Их общая спальня находилась в одном из двух чердачных помещений. В комнате напротив спали служанки, а слуги и приказчики банкира – прямо в лавке или в подсобных помещениях.

– Скоро приедут Доруа, – ответила девушка.

Вдова зевнула:

– А мне что-то нездоровится.

Вслед за Жильеттой явились ещё три служанки. Первая несла таз, вторая – кувшин с водой, третья – льняное полотенце. Как только Лоренца умылась, нянька причесала гребнем её волосы и надела тонкий белый чепчик, а поверх него – чёрную короткую накидку с узорчатой каймой. После чего достала из сундука новую одежду.

Вскоре после утренней мессы приехала Жанна с родителями и Лоренца поспешила увести подругу в сад.

– Какая ты красивая в этом наряде, Жанна!

– А Вы – ещё красивее, мадемуазель!

В действительности, наряды обеих девушек мало чем отличались один от другого. Мода того времени предписывала носить приталенное на бёдрах платье с маленьким квадратным или треугольным вырезом и длинными, расширяющимися к низу рукавами. Только наряд Лоренцы был голубого цвета, а её подруги – светло-коричневого.

– Клянусь Святой Девой, Вы сведёте на турнире с ума всех мужчин! Что же касается моего брата, то он давно уже от Вас без ума! – продолжала Жанна.

При упоминании об Этьене Лоренца незаметно вздохнула:

– Твой брат тоже приехал?

– Нет. Этьен остался присматривать за лавкой. Но всё это время он не давал мне покоя, выспрашивая, не влюблены ли Вы в кого?

Сердце Лоренцы тревожно забилось:

– И что ты ему ответила?

– Сказала, что ничего не знаю.

– Спасибо! – с чувством произнесла девушка, бросившись на шею подруге.

В ответ та покачала головой:

– Я не хочу обманывать брата. Если Вы не любите Этьена, то, прошу Вас, скажите ему об этом!

– А если я сама не знаю: люблю его или нет?

– Девушка всегда знает, в кого она влюблена. Вот мне, например, никто не нужен, кроме Франсуа.

– Значит, я не такая, как все!

– В таком случае, Вам нужно сходить в церковь и помолиться своей святой. Чтобы она вразумила Вас.

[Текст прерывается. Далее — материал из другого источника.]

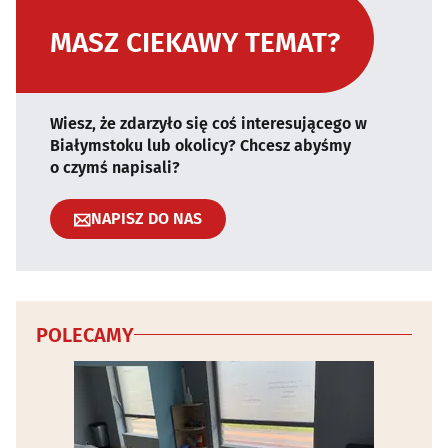
MASZ CIEKAWY TEMAT?
Wiesz, że zdarzyło się coś interesującego w
Białymstoku lub okolicy? Chcesz abyśmy
o czymś napisali?
NAPISZ DO NAS
POLECAMY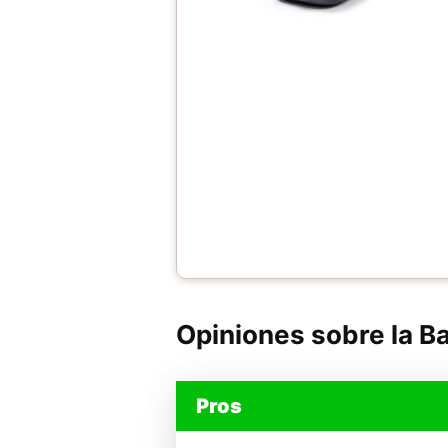
Opiniones sobre la B
Pros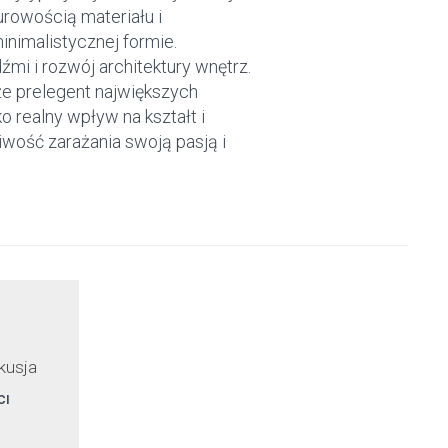
urowością materiału i
imalistycznej formie.
źmi i rozwój architektury wnętrz.
kże prelegent największych
o realny wpływ na kształt i
wość zarażania swoją pasją i
skusja
CI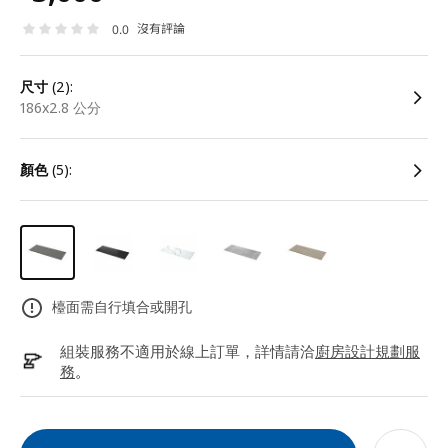
沒有評論
0.0
尺寸
(2):
186x2.8 公分
顏色
(5):
檯面需自行填合或開孔
組裝服務不適用於線上訂單，詳情請洽
廚房設計規劃服
務
。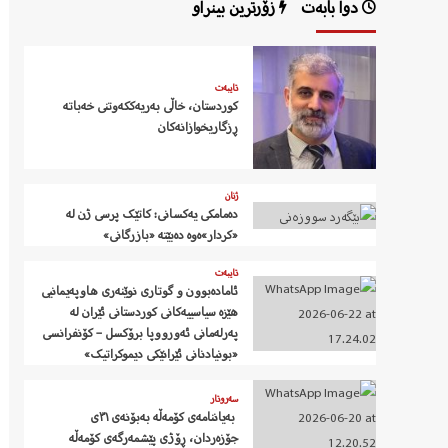
دوا بابەت
زۆرترین بینراو
تایبەت
کوردستان، خاڵی بەریەککەوتنی خەباتە
ڕزگاریخوازانەکان
ژنان
دەمامکی یەکسانی: کاتێک پرسی ژن لە
«کردار»ەوە دەبێتە «بازرگانی»
تایبەت
ئامادەبوون و گوتاری نوێنەری هاوپەیمانیی
هێزە سیاسییەکانی کوردستانی ئێران لە
پەرلەمانی ئەورووپا برۆکسل – کۆنفرانسی
«بونیادنانی ئێرانێکی دیموکراتیک»
سەروتار
‍ بەیاننامەی کۆمەڵە بەبۆنەی ٣١ی
جۆزەردان، ڕۆژی پێشمەرگەی کۆمەڵە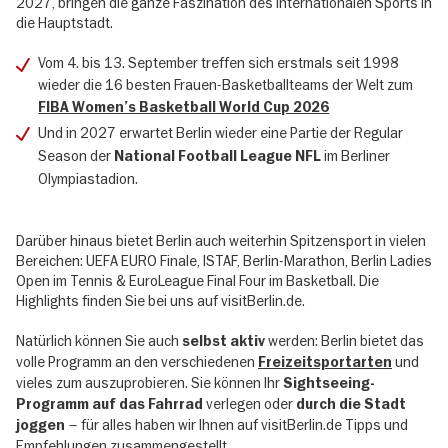
2027, bringen die ganze Faszination des internationalen Sports in
die Hauptstadt.
Vom 4. bis 13. September treffen sich erstmals seit 1998
wieder die 16 besten Frauen-Basketballteams der Welt zum
FIBA Women’s Basketball World Cup 2026
Und in 2027 erwartet Berlin wieder eine Partie
der Regular
Season der
im Berliner
National Football League NFL
Olympiastadion.
Darüber hinaus bietet Berlin auch weiterhin Spitzensport in vielen
Bereichen: UEFA EURO Finale, ISTAF, Berlin-Marathon, Berlin Ladies
Open im Tennis & EuroLeague Final Four im Basketball. Die
Highlights finden Sie bei uns auf visitBerlin.de.
Natürlich können Sie auch
werden: Berlin bietet das
selbst aktiv
volle Programm an den verschiedenen
und
Freizeitsportarten
vieles zum auszuprobieren. Sie können Ihr
Sightseeing-
verlegen oder
Programm auf das Fahrrad
durch die Stadt
– für alles haben wir Ihnen auf visitBerlin.de Tipps und
joggen
Empfehlungen zusammengestellt.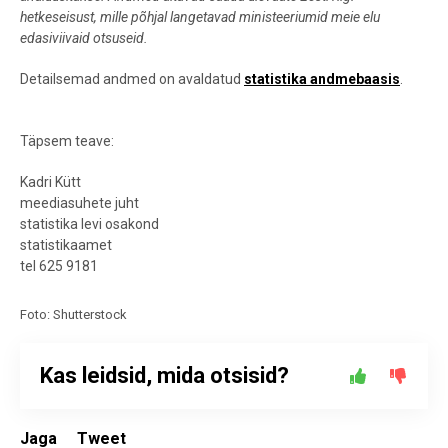
hetkeseisust, mille põhjal langetavad ministeeriumid meie elu
edasiviivaid otsuseid.
Detailsemad andmed on avaldatud
statistika andmebaasis
.
Täpsem teave:
Kadri Kütt
meediasuhete juht
statistika levi osakond
statistikaamet
tel 625 9181
Foto: Shutterstock
Kas leidsid, mida otsisid?
Jaga
Tweet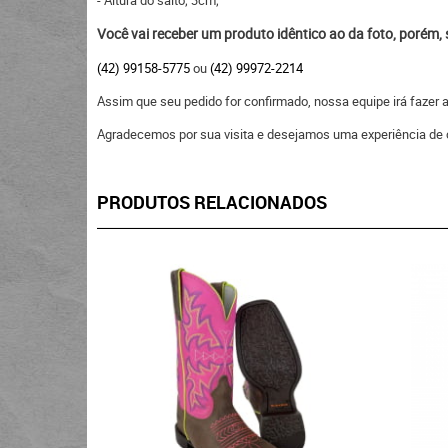
- Altura do salto; 3cm;
Você vai receber um produto idêntico ao da foto, porém,
(42) 99158-5775
ou
(42) 99972-2214
Assim que seu pedido for confirmado, nossa equipe irá fazer
Agradecemos por sua visita e desejamos uma experiência de 
PRODUTOS RELACIONADOS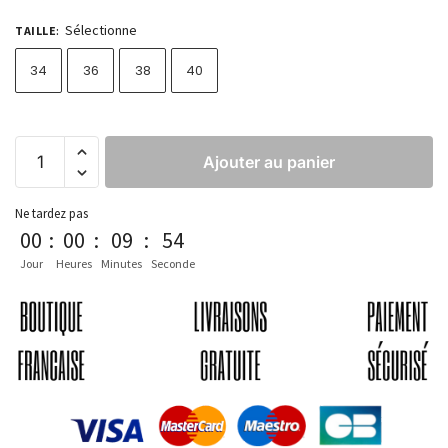
Sélectionne
TAILLE
:
34
36
38
40
Ajouter au panier
Ne tardez pas
00
:
00
:
09
:
54
Jour
Heures
Minutes
Seconde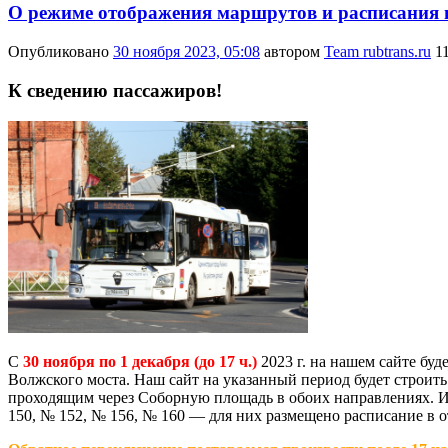
О режиме отображения маршрутов и расписания на
Опубликовано
30 ноября 2023, 05:08
автором
Team rubtrans.ru
1
К сведению пассажиров!
С
30 ноября по 1 декабря (до 17 ч.)
2023 г. на нашем сайте буд
Волжского моста. Наш сайт на указанный период будет строит
проходящим через Соборную площадь в обоих направлениях. Иск
150, № 152, № 156, № 160 — для них размещено расписание в 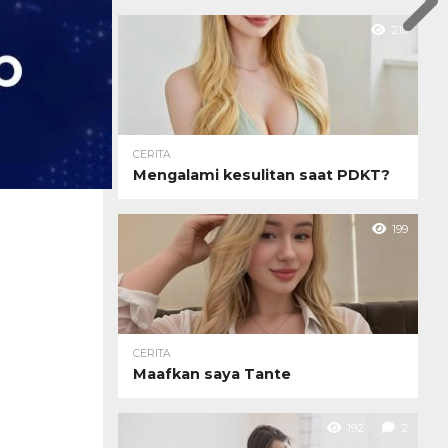
218
CERITA
Mengalami kesulitan saat PDKT?
199
CERITA
Maafkan saya Tante
192
2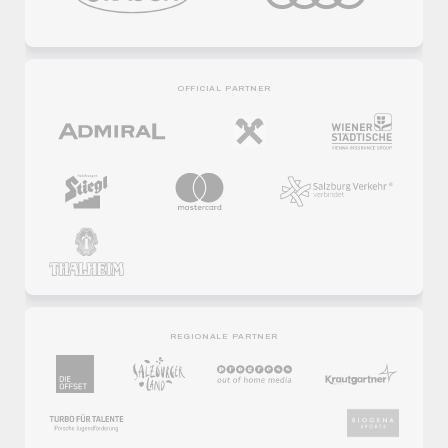
OFFICIAL PARTNER
REGIONALE PARTNER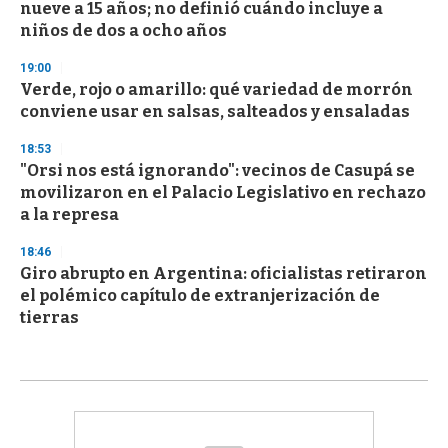
nueve a 15 años; no definió cuándo incluye a
niños de dos a ocho años
19:00
Verde, rojo o amarillo: qué variedad de morrón
conviene usar en salsas, salteados y ensaladas
18:53
"Orsi nos está ignorando": vecinos de Casupá se
movilizaron en el Palacio Legislativo en rechazo
a la represa
18:46
Giro abrupto en Argentina: oficialistas retiraron
el polémico capítulo de extranjerización de
tierras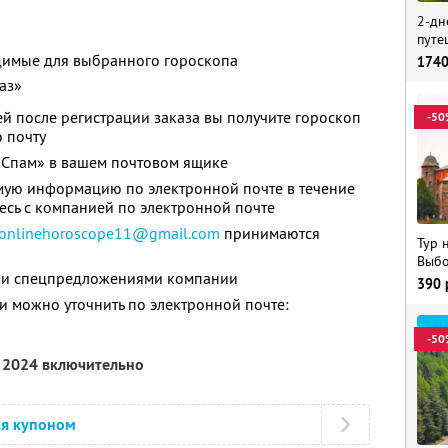
2-дн
путе
одимые для выбранного гороскопа
174
аз»
й после регистрации заказа вы получите гороскоп
-50
 почту
«Спам» в вашем почтовом ящике
мую информацию по электронной почте в течение
есь с компанией по электронной почте
onlinehoroscope11@gmail.com
принимаются
Тур 
Выбо
ими спецпредложениями компании
390
 можно уточнить по электронной почте:
-50
я 2024 включительно
ся купоном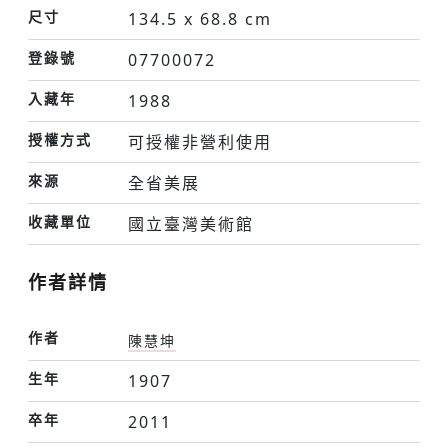
尺寸
134.5 x 68.8 cm
登錄號
07700072
入藏年
1988
授權方式
可授權非營利使用
來源
全省美展
收藏單位
國立臺灣美術館
作者詳情
作者
陳慧坤
生年
1907
卒年
2011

– Я уже просила её об этом.

Девушки немного помолчали.

– Раньше мне приятно было думать о том, что твой брат влюблён в меня и что со временем он, возможно, станет моим мужем, – Лоренца словно размышляла вслух. – Но теперь…

– Теперь, когда появился мессир де Сольё, у Вас голова пошла кругом, – поддразнила её подруга.

– Кажется, я знаю, что нужно делать! – вдруг воскликнула Жанна.

– Что ты имеешь в виду?

– Помните, я рассказывала, как тётушка Адель, овдовев, долго не могла решить, за кого ей выйти замуж во второй раз: за мясника или торговца?

– Да.

– И что она, желая узнать свою судьбу, пошла за советом к гадалке?

– А гадалка предсказала ей, что она станет супругой твоего дядюшки?

– Вот именно. Может, Вам тоже стоит обратиться к ней.

– Но ведь гадание не принесло твоей тётушке счастья: её второй муж вскоре умер, а мясник жив и поныне.

– В самом деле, – Жанна уныло вздохнула.

Разговор девушек прервала служанка, которая сообщила, что их ждут в столовой. Там Лоренца увидела принаряженных родителей и Жака Доруа с супругой. Мессир Бернардо, рано поседевший брюнет, склонный к полноте, выглядел очень внушительно в своём чёрном берете и алом кафтане с беличьей опушкой. Голову его супруги покрывала французская накидка, а платье было зелёного цвета. Родители Лоренцы чем-то походили друг на друга, хотя Флери Доруа была на двадцать пять лет моложе своего мужа.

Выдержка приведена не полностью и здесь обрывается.